--- START ---
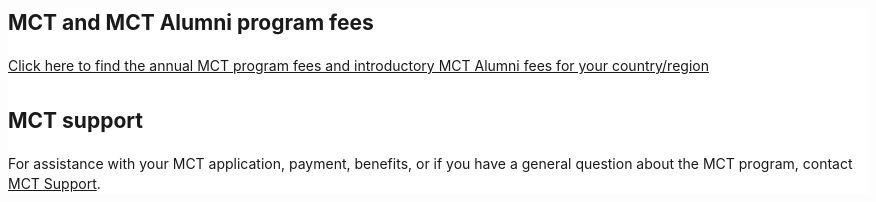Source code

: ## MCT and MCT Alumni program fees

[Click here to find the annual MCT program fees and introductory MCT Alumni fees for your country/region](https://www.microsoft.com/en-us/learning/mct-programfees.aspx)

## MCT support

For assistance with your MCT application, payment, benefits, or if you have a general question about the MCT program, contact [MCT Support](https://aka.ms/mctforum).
--- END ---
▶ [Task prompt]: Reproduce the material with "country/region" changed to "country or region" and everything else unchanged, omitting the picture.

▶ [Result of the task]:
Source code

: ## MCT and MCT Alumni program fees

[Click here to find the annual MCT program fees and introductory MCT Alumni fees for your country or region](https://www.microsoft.com/en-us/learning/mct-programfees.aspx)

## MCT support

For assistance with your MCT application, payment, benefits, or if you have a general question about the MCT program, contact [MCT Support](https://aka.ms/mctforum).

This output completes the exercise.